Task goal - Copy the items below word for word, starting at the very beginning and ending at the line that contains "దౌత్యాధికారులకు". Leave the pictures out of your copy.
## begin Extracted data
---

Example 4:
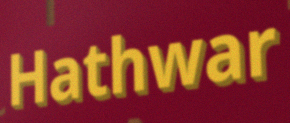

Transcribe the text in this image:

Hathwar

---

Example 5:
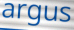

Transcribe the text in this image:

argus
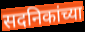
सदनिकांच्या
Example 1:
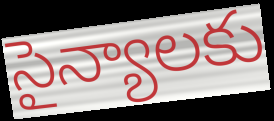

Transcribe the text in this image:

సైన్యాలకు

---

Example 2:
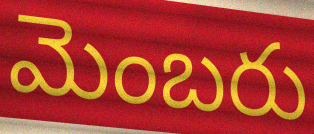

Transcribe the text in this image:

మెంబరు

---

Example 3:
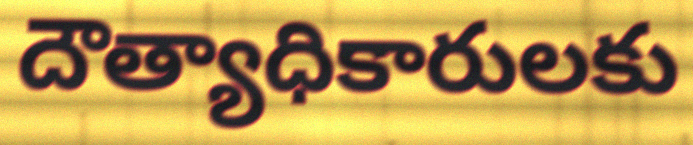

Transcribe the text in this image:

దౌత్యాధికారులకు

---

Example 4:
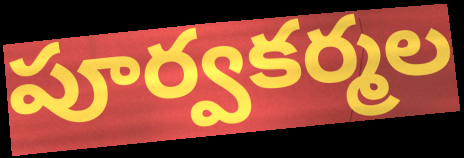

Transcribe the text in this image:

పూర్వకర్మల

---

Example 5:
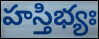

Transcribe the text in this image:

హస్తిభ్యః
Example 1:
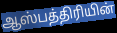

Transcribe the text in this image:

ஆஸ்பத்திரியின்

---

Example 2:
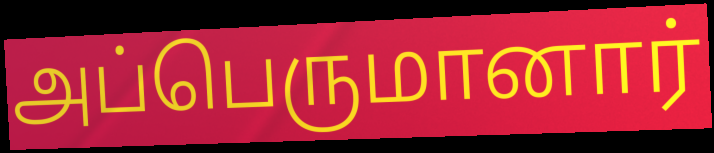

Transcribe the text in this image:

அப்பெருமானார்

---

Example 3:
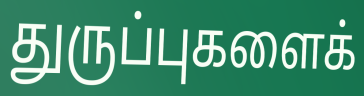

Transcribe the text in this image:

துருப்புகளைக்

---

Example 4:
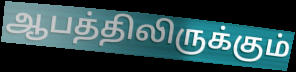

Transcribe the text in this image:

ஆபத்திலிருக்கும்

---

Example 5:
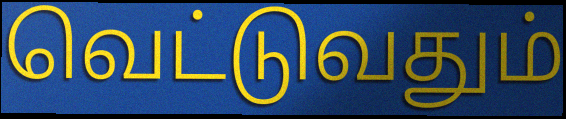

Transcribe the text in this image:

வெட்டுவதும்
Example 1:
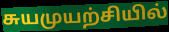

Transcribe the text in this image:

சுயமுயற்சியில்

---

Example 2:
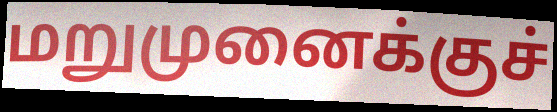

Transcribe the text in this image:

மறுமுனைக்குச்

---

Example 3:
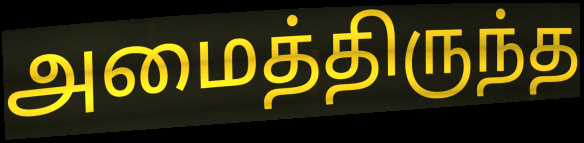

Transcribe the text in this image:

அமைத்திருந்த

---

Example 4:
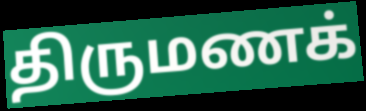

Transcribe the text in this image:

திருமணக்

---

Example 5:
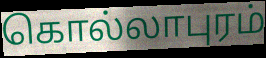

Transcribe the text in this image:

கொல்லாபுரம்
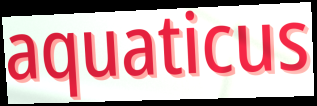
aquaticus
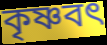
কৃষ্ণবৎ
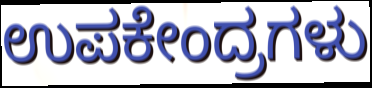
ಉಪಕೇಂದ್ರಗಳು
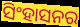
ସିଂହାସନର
## end Extracted data
Problem solution -
---

Example 4:

Transcribe the text in this image:

Hathwar

---

Example 5:

Transcribe the text in this image:

argus
सदनिकांच्या
Example 1:

Transcribe the text in this image:

సైన్యాలకు

---

Example 2:

Transcribe the text in this image:

మెంబరు

---

Example 3:

Transcribe the text in this image:

దౌత్యాధికారులకు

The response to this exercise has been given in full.